In recent times there has been a lot of discussion about ebooks, platforms, licensing etc. - but what about audiobooks?
There is something nice about listening to someone read a book to you; so long as the reader does not have an annoying voice it is a rather pleasant experience. I have recently come back from a rather long road trip and for me road trips are all about good snack food and really good book/s. Audio books are a pleasure because I am able to take something mundane and boring and make it something interesting and even enjoyable. This got me thinking: what about those people that cannot read books?
In the guardian there was a story of France leading the way on audiobooks for blind or visually impaired people, so kudos to the Association Valentin-Haüy (AVH) for making it happen.
Working in a rather specialised academic library there are very limited academic resources for those with visual impairment or other disability. In France in 2006 a law was passed requiring publishers to make their source available to certified organisations, enabling the latter to transcribe books into sound or braille - or digitally and paper - and to distribute them.

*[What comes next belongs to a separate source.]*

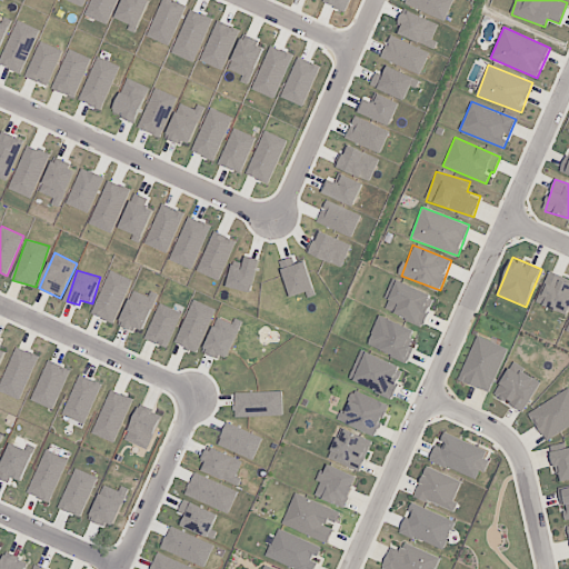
[(92,315),(113,323),(132,280),(110,270),(92,315)]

In Australia, Vision Australia has been working tirelessly to improve services for those with vision impairment and have a collection of fiction and non-fiction resources available on their website. Unfortunately, there is still a long way to go in terms of academic resources.
I would also like to take this opportunity to say thank you to the public library that introduced me to the joy of audiobooks. Back in my high school days, when there were no more copies of Harry Potter on the shelf the friendly librarian showed me to their audio collection of Harry Potter read by Stephen Fry (sample here).